#### INSTRUCTIONS TO FOLLOW
Every line below from the one containing "médico para saber qué hacer. Quizá te recete" through the one containing "La totalidad del" must be transcribed exactly. Omit all lines outside that stretch.

[Stored data entries]
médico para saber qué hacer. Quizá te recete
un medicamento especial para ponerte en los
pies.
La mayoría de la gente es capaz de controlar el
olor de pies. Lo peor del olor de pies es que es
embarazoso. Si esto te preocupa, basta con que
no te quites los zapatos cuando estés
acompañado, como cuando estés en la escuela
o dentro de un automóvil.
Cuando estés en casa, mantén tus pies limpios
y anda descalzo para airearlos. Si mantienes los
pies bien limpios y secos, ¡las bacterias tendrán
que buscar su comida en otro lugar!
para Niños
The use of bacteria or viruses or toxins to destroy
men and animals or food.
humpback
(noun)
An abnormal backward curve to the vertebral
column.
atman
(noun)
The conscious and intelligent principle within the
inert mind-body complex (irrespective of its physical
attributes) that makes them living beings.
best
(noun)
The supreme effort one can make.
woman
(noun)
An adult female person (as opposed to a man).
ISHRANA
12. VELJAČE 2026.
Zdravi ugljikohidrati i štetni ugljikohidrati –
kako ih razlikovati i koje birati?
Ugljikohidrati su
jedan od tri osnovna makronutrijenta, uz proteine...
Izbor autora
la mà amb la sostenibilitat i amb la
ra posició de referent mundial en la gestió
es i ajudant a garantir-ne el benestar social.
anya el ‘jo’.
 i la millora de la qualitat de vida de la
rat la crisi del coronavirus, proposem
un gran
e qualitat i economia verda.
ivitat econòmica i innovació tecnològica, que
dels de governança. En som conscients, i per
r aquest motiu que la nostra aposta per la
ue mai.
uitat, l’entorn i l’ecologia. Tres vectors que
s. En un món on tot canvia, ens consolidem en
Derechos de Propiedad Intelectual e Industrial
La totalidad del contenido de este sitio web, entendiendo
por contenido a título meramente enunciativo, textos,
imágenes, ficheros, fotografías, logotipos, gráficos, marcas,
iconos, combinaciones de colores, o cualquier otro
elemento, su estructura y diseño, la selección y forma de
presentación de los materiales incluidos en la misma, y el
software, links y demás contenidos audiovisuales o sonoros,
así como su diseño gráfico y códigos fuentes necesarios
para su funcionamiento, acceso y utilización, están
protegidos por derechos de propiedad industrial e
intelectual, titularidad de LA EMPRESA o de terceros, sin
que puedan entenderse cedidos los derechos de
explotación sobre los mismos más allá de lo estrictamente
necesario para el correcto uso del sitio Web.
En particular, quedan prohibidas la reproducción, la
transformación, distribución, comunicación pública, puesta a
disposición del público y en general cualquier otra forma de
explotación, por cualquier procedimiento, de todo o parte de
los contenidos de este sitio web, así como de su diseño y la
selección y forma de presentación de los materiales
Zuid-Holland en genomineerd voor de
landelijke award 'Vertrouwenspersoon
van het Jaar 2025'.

--

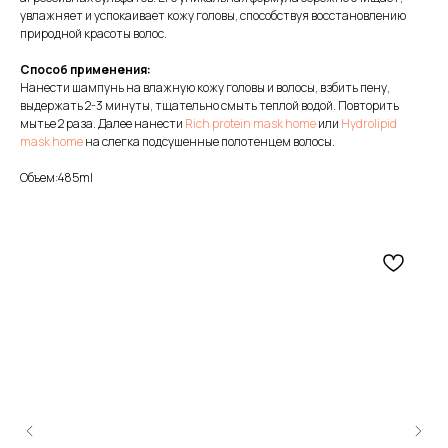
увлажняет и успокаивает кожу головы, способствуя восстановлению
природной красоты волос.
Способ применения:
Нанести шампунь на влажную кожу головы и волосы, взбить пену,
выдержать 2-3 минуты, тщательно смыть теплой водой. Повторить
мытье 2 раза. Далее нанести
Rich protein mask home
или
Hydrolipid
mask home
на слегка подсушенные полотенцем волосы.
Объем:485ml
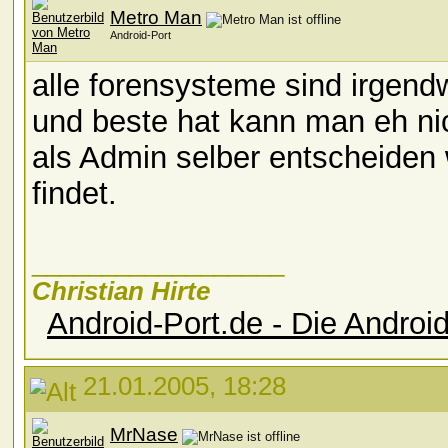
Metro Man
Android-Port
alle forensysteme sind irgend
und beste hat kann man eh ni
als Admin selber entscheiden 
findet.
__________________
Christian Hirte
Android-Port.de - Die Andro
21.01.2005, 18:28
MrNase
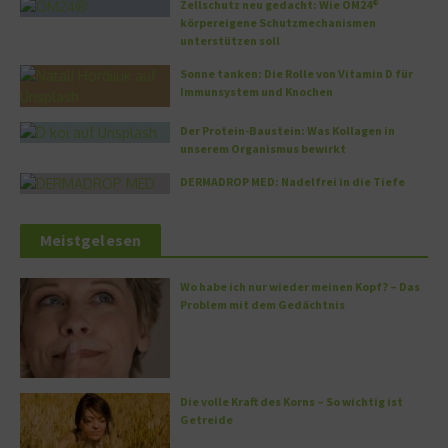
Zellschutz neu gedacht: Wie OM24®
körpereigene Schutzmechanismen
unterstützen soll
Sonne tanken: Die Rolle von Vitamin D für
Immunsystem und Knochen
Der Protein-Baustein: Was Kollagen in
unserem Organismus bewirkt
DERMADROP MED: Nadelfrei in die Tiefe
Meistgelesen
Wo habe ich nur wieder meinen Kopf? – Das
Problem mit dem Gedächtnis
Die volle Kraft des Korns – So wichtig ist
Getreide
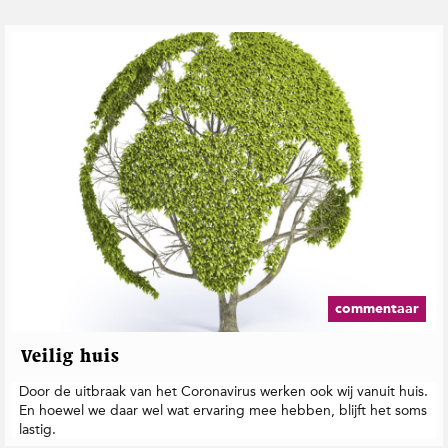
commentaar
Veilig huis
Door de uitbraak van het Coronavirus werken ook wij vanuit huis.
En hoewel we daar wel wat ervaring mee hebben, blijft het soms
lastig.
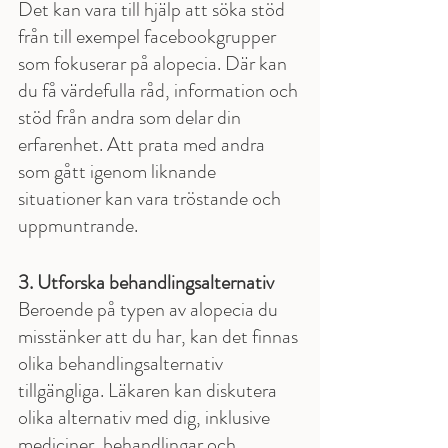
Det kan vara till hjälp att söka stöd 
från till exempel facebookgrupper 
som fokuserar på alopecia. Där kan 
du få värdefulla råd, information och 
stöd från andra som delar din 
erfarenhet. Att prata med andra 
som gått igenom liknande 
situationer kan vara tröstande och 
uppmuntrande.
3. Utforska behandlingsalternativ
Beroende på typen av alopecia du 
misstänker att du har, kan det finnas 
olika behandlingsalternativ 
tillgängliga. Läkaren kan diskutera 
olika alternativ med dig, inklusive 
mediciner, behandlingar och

#### WRITTEN RESPONSE
médico para saber qué hacer. Quizá te recete
un medicamento especial para ponerte en los
pies.
La mayoría de la gente es capaz de controlar el
olor de pies. Lo peor del olor de pies es que es
embarazoso. Si esto te preocupa, basta con que
no te quites los zapatos cuando estés
acompañado, como cuando estés en la escuela
o dentro de un automóvil.
Cuando estés en casa, mantén tus pies limpios
y anda descalzo para airearlos. Si mantienes los
pies bien limpios y secos, ¡las bacterias tendrán
que buscar su comida en otro lugar!
para Niños
The use of bacteria or viruses or toxins to destroy
men and animals or food.
humpback
(noun)
An abnormal backward curve to the vertebral
column.
atman
(noun)
The conscious and intelligent principle within the
inert mind-body complex (irrespective of its physical
attributes) that makes them living beings.
best
(noun)
The supreme effort one can make.
woman
(noun)
An adult female person (as opposed to a man).
ISHRANA
12. VELJAČE 2026.
Zdravi ugljikohidrati i štetni ugljikohidrati –
kako ih razlikovati i koje birati?
Ugljikohidrati su
jedan od tri osnovna makronutrijenta, uz proteine...
Izbor autora
la mà amb la sostenibilitat i amb la
ra posició de referent mundial en la gestió
es i ajudant a garantir-ne el benestar social.
anya el ‘jo’.
 i la millora de la qualitat de vida de la
rat la crisi del coronavirus, proposem
un gran
e qualitat i economia verda.
ivitat econòmica i innovació tecnològica, que
dels de governança. En som conscients, i per
r aquest motiu que la nostra aposta per la
ue mai.
uitat, l’entorn i l’ecologia. Tres vectors que
s. En un món on tot canvia, ens consolidem en
Derechos de Propiedad Intelectual e Industrial
La totalidad del contenido de este sitio web, entendiendo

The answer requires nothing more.